From 1985 to 2000, Herbert also worked as writer, producer and director of 50 TV documentaries on environmental topics, including three films made in the Amazon – Jungle Pharmacy (1987), The Altamira Gathering (1989), Halting the Fires (1990) and the international TV series, The People's Planet (2000).

Video lectures by Herbert Girardet can be found on YouTube.

Liz Green

FFPH, ACIEH
Principal Health Impact Assessment Development Officer, Research and International Development Directorate, Public Health Wales; and HIA Lead in the new WHOCC on investment for health and well-being.

Richard Guise

Sole practitioner at Context4D.

Carl Petrokofsky

Public Health Specialist, Healthy Places Team, Public Health England.

Mark Pietroni

MA(Cantab) MA(Open) MBA (Open) MBBChir MRCP(UK) FRCP(London) DTM&H
Visiting Professor in the School of Social Sciences
Subject specialism: Public health

My wife, Teresa, and I trained at Cambridge University and the London Hospital in Whitechapel in east London.
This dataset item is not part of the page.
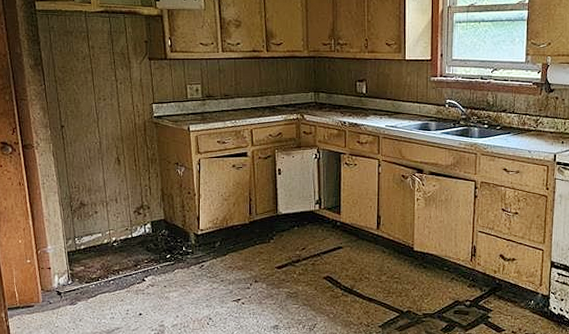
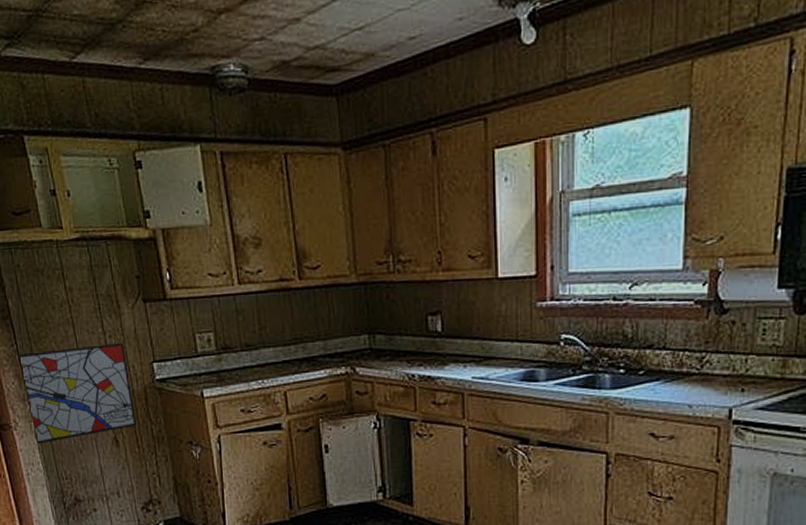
wall art: none [45,88,136,161] -> present [18,342,137,444]

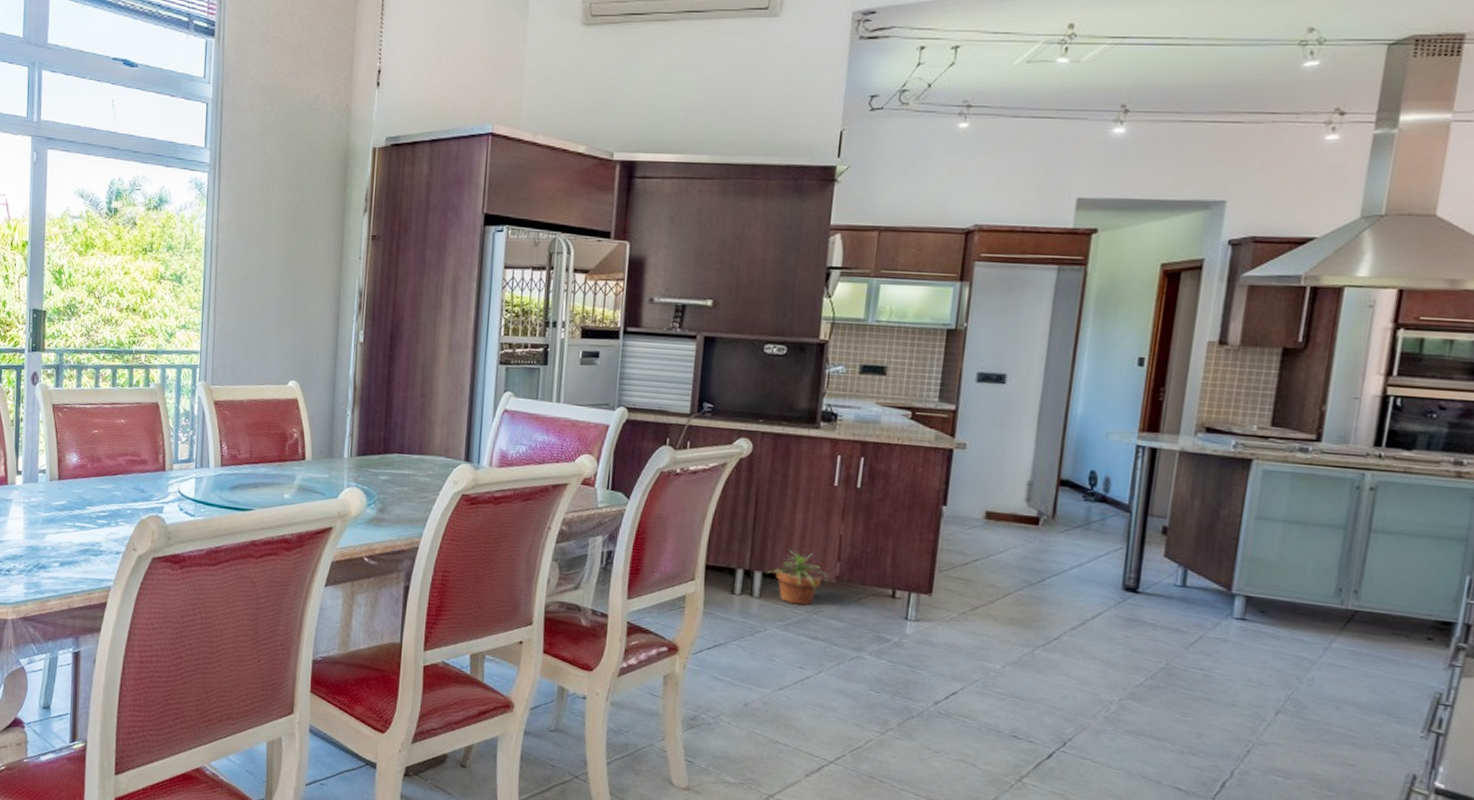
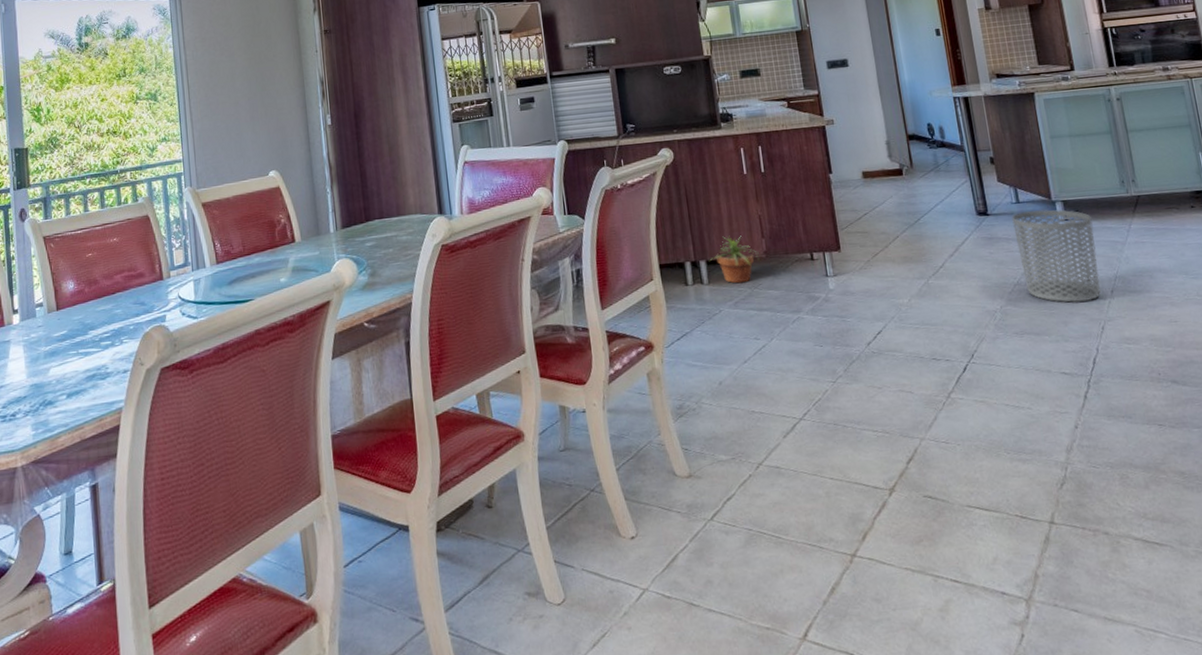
waste bin: none [1162,598,1280,718] -> present [1012,209,1101,303]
The large Bengali community in east London sparked an interest in working in Bangladesh and we left the UK in 1997 to work at a small mission hospital in a very rural part of north west Bangladesh. We expected to stay for three to five years but returned with our three daughters (two of whom were born in Bangladesh) after almost 15 years.

During that time, we had amazing opportunities to learn from and take part in the dynamic health and development sector in Bangladesh working with the Government of Bangladesh, donors such as the Department for International Development (DFID), and many NGOs and other voluntary sector organisations.

From 1997 to 2007, we worked at LAMB. The project was at the cutting edge of community managed and financed primary and secondary health care services, ran nationally accredited training programmes, and latterly developed international research partnerships. I became Executive Director of LAMB in 2002 and Chief Financial Officer in 2003.

In 2007, we moved to Dhaka where I joined ICDDR,B, an international public health research centre, as Medical Director. My responsibilities included running a hospital that treated up to 1,000 patients a day with diarrhoea caused by cholera, rota virus and other pathogens; providing teams to help WHO manage cholera outbreaks worldwide; managing diarrhoea and HIV surveillance programmes; designing and implementing a paperless medical record across three sites; setting up the first structured training programme and clinical governance programme in Bangladesh; research in a number of areas; and national and international media and fundraising work.

Returning to the UK, I have been looking for roles that match my rather eclectic set of skills and Public Health seems a good fit. I have been encouraged by the support of a number of people in the specialty who have appreciated the value that overseas experience can add. I am delighted to be able to join the team at South Gloucestershire as Interim Director of Public Health. I share the enthusiasm about the return of Public Health to local government and the opportunities it brings to integrate systems and services to improve the health of the community.

Gabriel Scally

President of the Epidemiology and Public Health Section at the Royal Society of Medicine.